[Assignment] Can you write out the lines from the line with "Does the chart contain any negative values?" to the line with "Are the bars" again, with "chart" replaced by "graph" and nothing else changed? Give only those lines, and leave the pictures out.

Supplied information: Begin

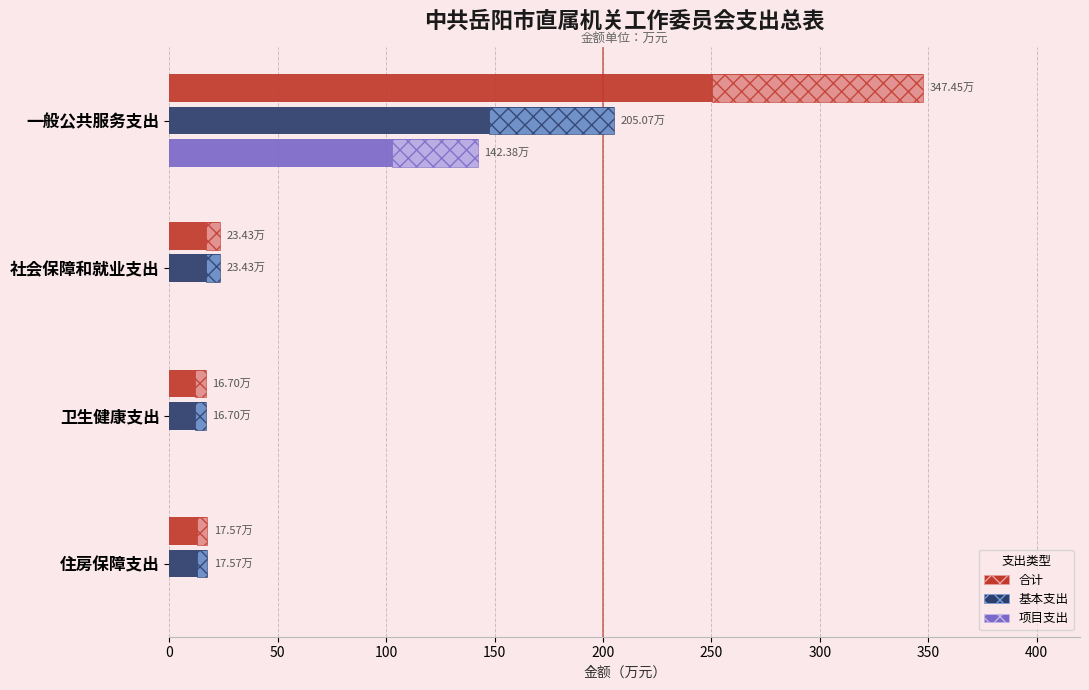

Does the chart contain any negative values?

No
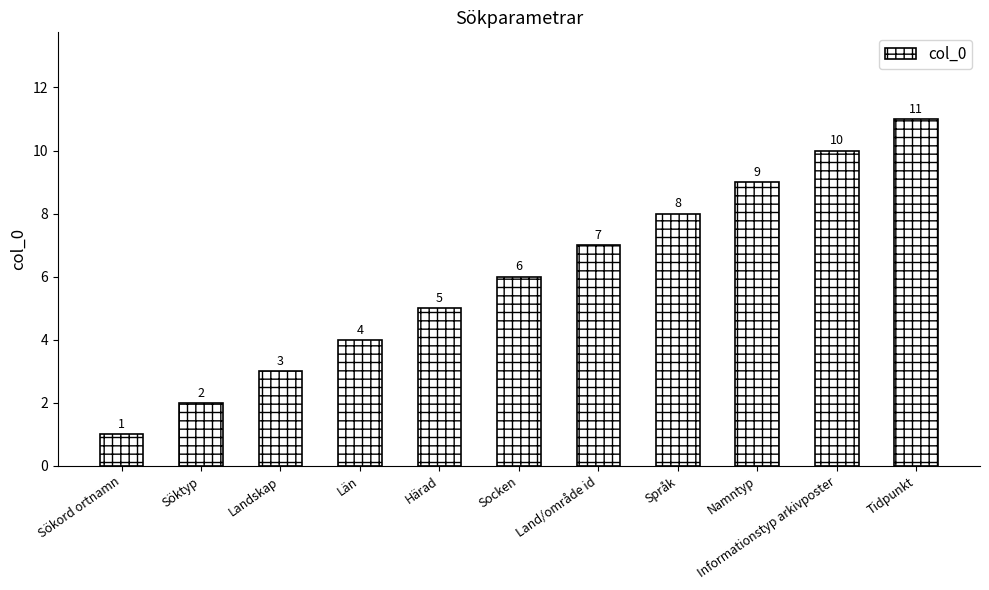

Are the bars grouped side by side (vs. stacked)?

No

Supplied information: End
Supplied information: Begin

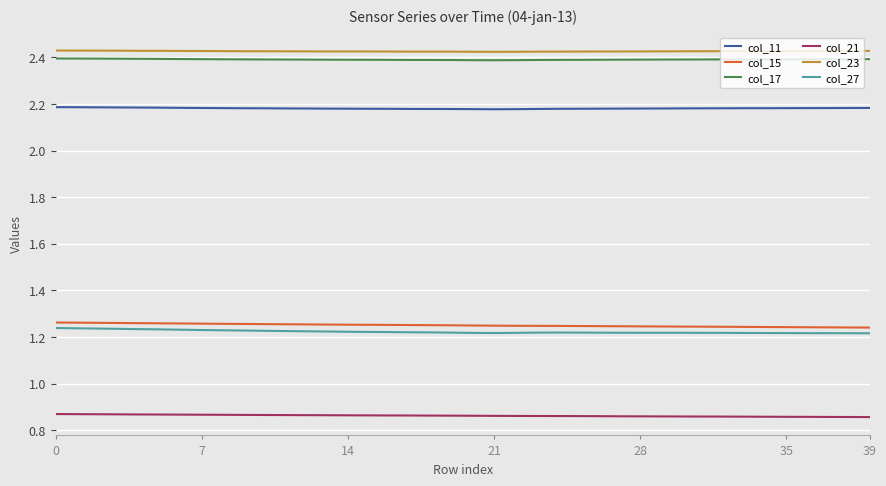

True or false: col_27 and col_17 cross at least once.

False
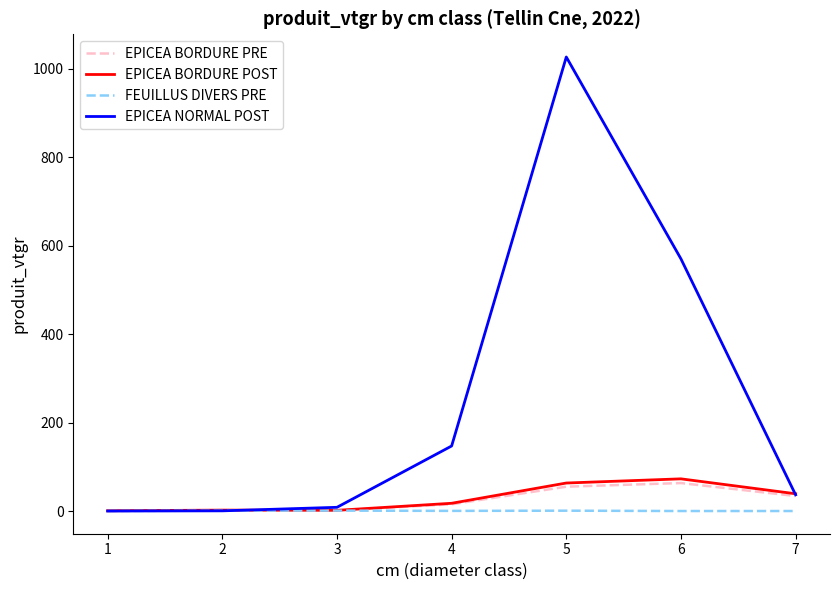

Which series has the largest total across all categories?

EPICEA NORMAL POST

Supplied information: End
Supplied information: Begin

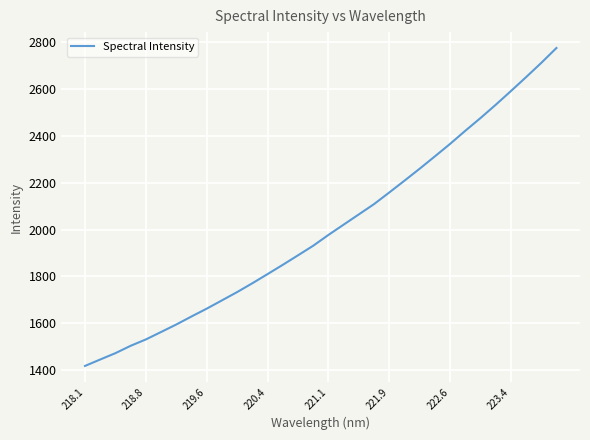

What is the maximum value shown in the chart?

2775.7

Supplied information: End

[Response to this task]
Does the graph contain any negative values?

No

Are the bars grouped side by side (vs. stacked)?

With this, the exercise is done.